La città di San Frediano. Lucca fra VI e VII secolo: un itinerario archeologico

domenica 31 marzo 2019

Palinodia per Cerere (le verdi terre di Volterra)



Redeunt iam gramina campis, e verdeggiano ormai le terre aspre e dolci che da Volterra van verso Maremma, terre di Etruschi e di cavalieri romani, e di poeti.

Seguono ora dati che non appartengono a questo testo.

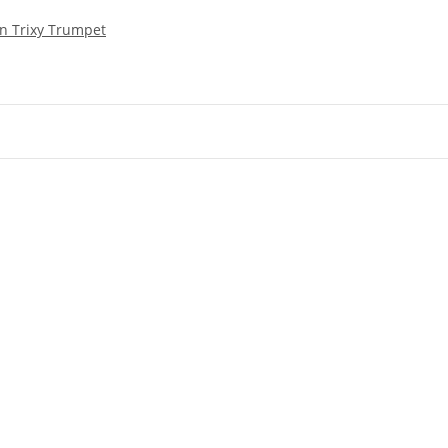
n Trixy Trumpet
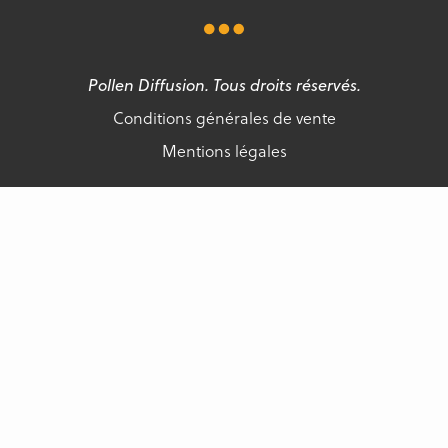
Pollen Diffusion. Tous droits réservés.
Conditions générales de vente
Mentions légales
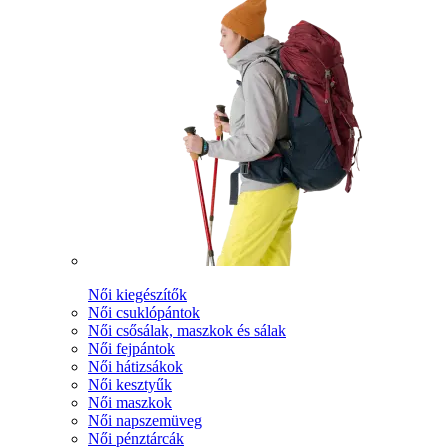
Női kiegészítők
Női csuklópántok
Női csősálak, maszkok és sálak
Női fejpántok
Női hátizsákok
Női kesztyűk
Női maszkok
Női napszemüveg
Női pénztárcák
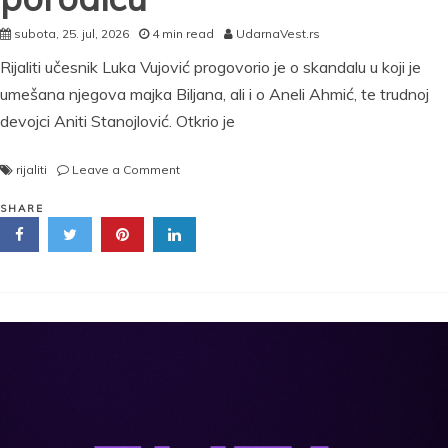
subota, 25. jul, 2026
4 min read
UdarnaVest.rs
Rijaliti učesnik Luka Vujović progovorio je o skandalu u koji je
umešana njegova majka Biljana, ali i o Aneli Ahmić, te trudnoj
devojci Aniti Stanojlović. Otkrio je
on
rijaliti
Leave a Comment
„Iznajmljujemo
stan“
SHARE
Luka
Vujović
o
svadbi,
Aniti
i
majci:
Otkrio
zašto
ne
komentariše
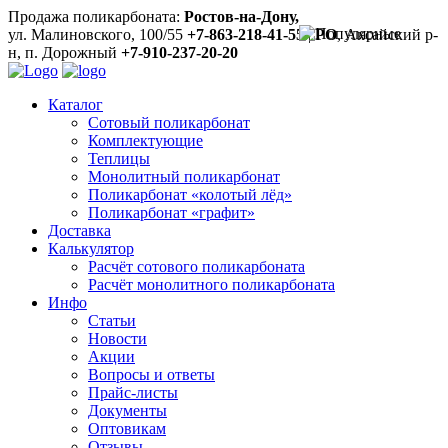
Продажа поликарбоната:
Ростов-на-Дону,
ул. Малиновского, 100/55
+7-863-218-41-55
|
РО
, Аксайский р-
н, п. Дорожный
+7-910-237-20-20
Каталог
Сотовый поликарбонат
Комплектующие
Теплицы
Монолитный поликарбонат
Поликарбонат «колотый лёд»
Поликарбонат «графит»
Доставка
Калькулятор
Расчёт сотового поликарбоната
Расчёт монолитного поликарбоната
Инфо
Статьи
Новости
Акции
Вопросы и ответы
Прайс-листы
Документы
Оптовикам
Отзывы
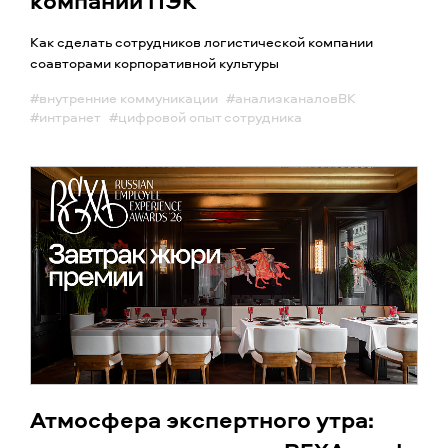
компании ПЭК
Как сделать сотрудников логистической компании
соавторами корпоративной культуры
#внутренние коммуникации
#анализканаловВК
#интранет
#цифровой опыт сотрудника
Атмосфера экспертного утра:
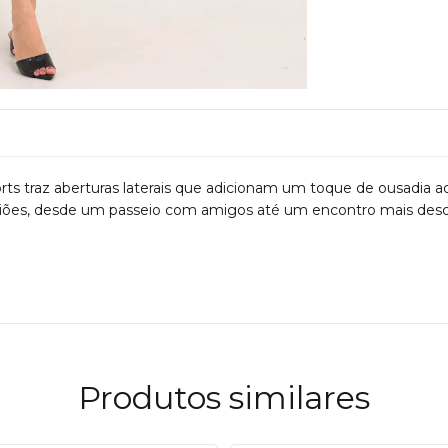
 traz aberturas laterais que adicionam um toque de ousadia ao
casiões, desde um passeio com amigos até um encontro mais desc
Produtos similares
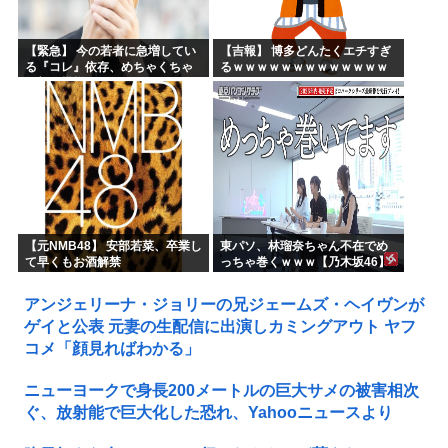
【緊急】 今の若者に急増してい
【吉報】 博多どんたくエチすぎ
る『コレ』依存、めちゃくちゃ
るｗｗｗｗｗｗｗｗｗｗｗｗｗ
深刻な模様w w w w w w w w w w
ｗｗ
【元NMB48】 安部若菜、卒業し
東パソ、林瑠奈ちゃん不在でめ
て早くもお酒解禁
っちゃ巻くｗｗｗ【乃木坂46】
アンジェリーナ・ジョリーの兄ジェームズ・ヘイヴンが
ゲイと公表 元妻の生配信に出演しカミングアウト ヤフ
コメ「顔見ればわかる」
ニューヨークで身長200メートルの巨大サメの被害相次
ぐ、放射能で巨大化した恐れ、Yahooニュースより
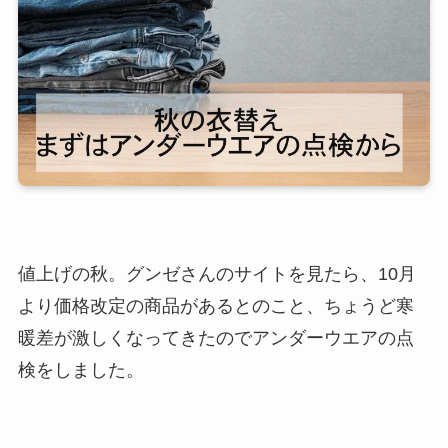
値上げの秋。グンゼさんのサイトを見たら、10月
より価格改定の商品があるとのこと、ちょうど寒
暖差が激しくなってきたのでアンダーウエアの点
検をしました。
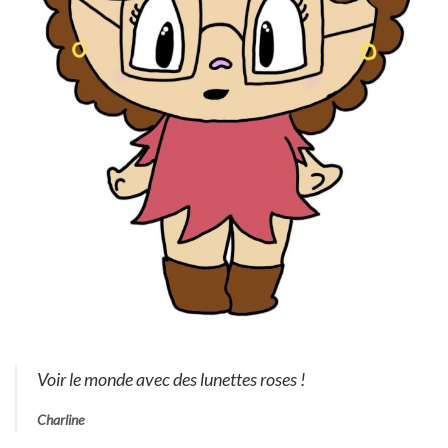
Voir le monde avec des lunettes roses !
Charline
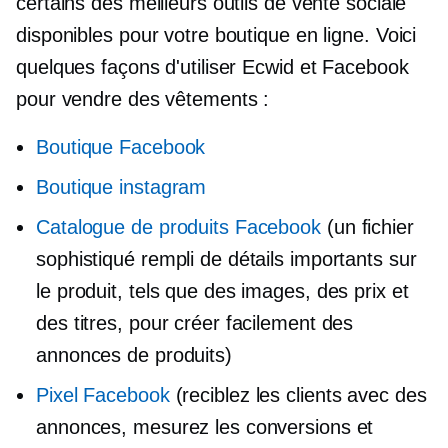
certains des meilleurs outils de vente sociale
disponibles pour votre boutique en ligne. Voici
quelques façons d'utiliser Ecwid et Facebook
pour vendre des vêtements :
Boutique Facebook
Boutique instagram
Catalogue de produits Facebook
(un fichier
sophistiqué rempli de détails importants sur
le produit, tels que des images, des prix et
des titres, pour créer facilement des
annonces de produits)
Pixel Facebook
(reciblez les clients avec des
annonces, mesurez les conversions et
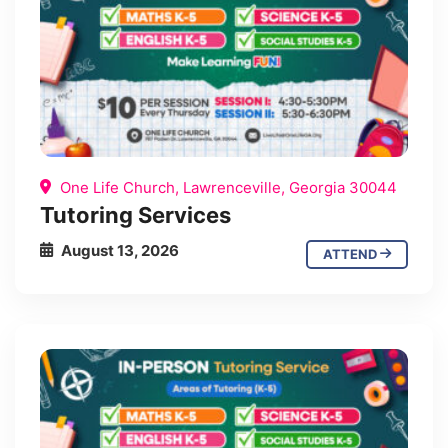
One Life Church, Lawrenceville, Georgia 30044
Tutoring Services
August 13, 2026
ATTEND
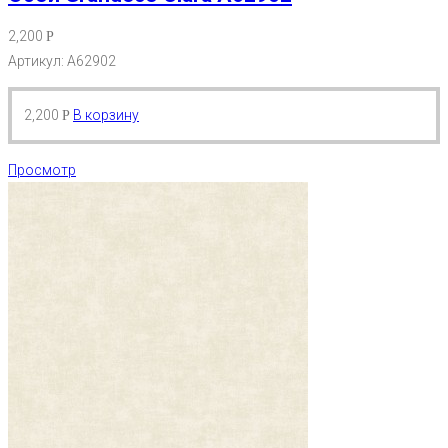
2,200
Р
Артикул: A62902
2,200
В корзину
Р
Просмотр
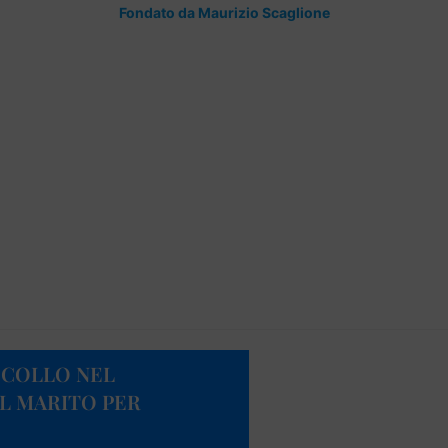
Fondato da Maurizio Scaglione
 COLLO NEL
L MARITO PER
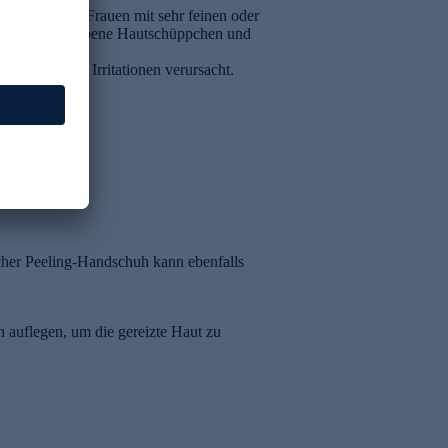
age sinnvoll. Frauen mit sehr feinen oder
entfernt abgestorbene Hautschüppchen und
 ist.
Haut häufiger Irritationen verursacht.
scher Peeling-Handschuh kann ebenfalls
 auflegen, um die gereizte Haut zu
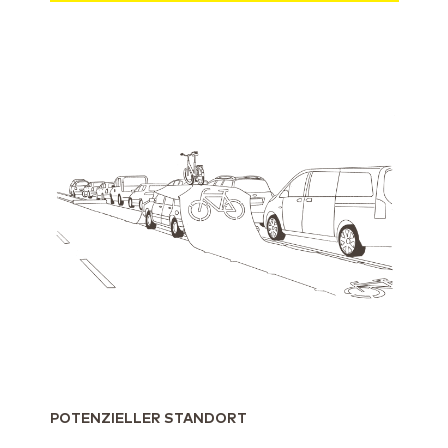
POTENZIELLER STANDORT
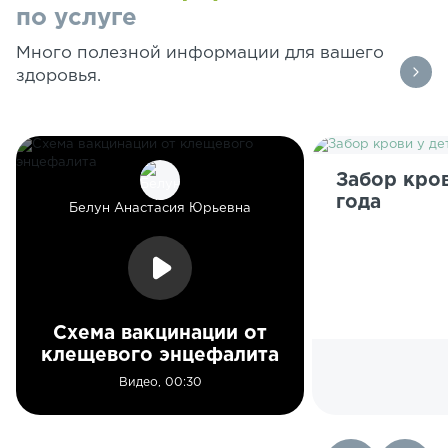
по услуге
Много полезной информации для вашего
здоровья.
Забор кров
года
Белун Анастасия Юрьевна
Схема вакцинации от
клещевого энцефалита
Видео, 00:30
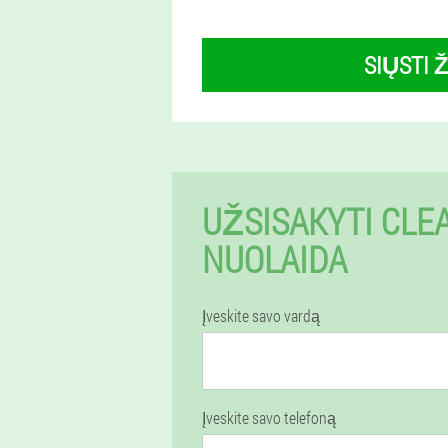
SIŲSTI 
UŽSISAKYTI CLE
NUOLAIDA
Įveskite savo vardą
Įveskite savo telefoną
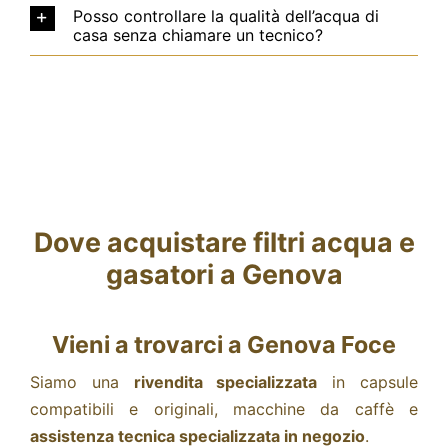
Posso controllare la qualità dell’acqua di
casa senza chiamare un tecnico?
Dove acquistare filtri acqua e
gasatori a Genova
Vieni a trovarci a Genova Foce
Siamo una
rivendita specializzata
in capsule
compatibili e originali,
macchine da caffè e
assistenza tecnica specializzata in negozio
.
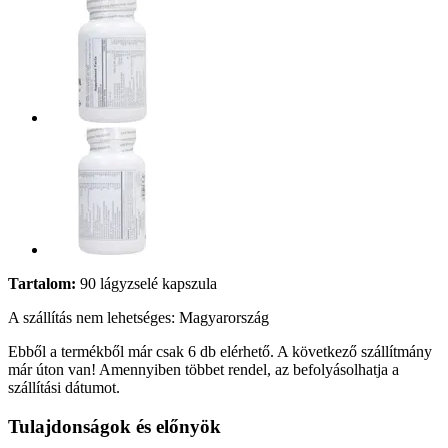
Tartalom:
90 lágyzselé kapszula
A szállítás nem lehetséges: Magyarország
Ebből a termékből már csak 6 db elérhető. A következő szállítmány
már úton van! Amennyiben többet rendel, az befolyásolhatja a
szállítási dátumot.
Tulajdonságok és előnyök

Ah, ritrovare la dotta provenienza del nobile epigramma di Statiena Prisca e dei Tutilii, letto nelle carte del Settecento ed emozione appena entrato negli archi del museo di Firenze, anno 1981.
Omaggio dovuto a Cerere, che la terra rinnova, e assai di più dovuto dacché l'archeologo frettoloso non diede il meritato e devoto guardo alla scheggia del Museo Diocesano di Volterra, da San Lorenzo di Montalbano, incondito sito sull'Alta Valle del Cecina, terra volterrana, oggi un po' di qua e un po' senese.
Focherello focherello, sì, l'alloro, la cista mystica, ma senza serpenti, quasi c'eravamo, ma bisognava allungare la strada, e arrivare a Capri, o alle pagine di Prospettiva di una nobile archeologa, per riempire il kalathos (si allarga, non è cysta), dei perduti frutti della Terra Madre che stanno maturando nel suo ventre.
L'alloro di Apollo e i frutti della Terra, perfetta combinazione augustea, per l'ara di Cerere.
E Cerere sia anche a San Lorenzo di Montalbano, terra volterrana, anni di Augusto.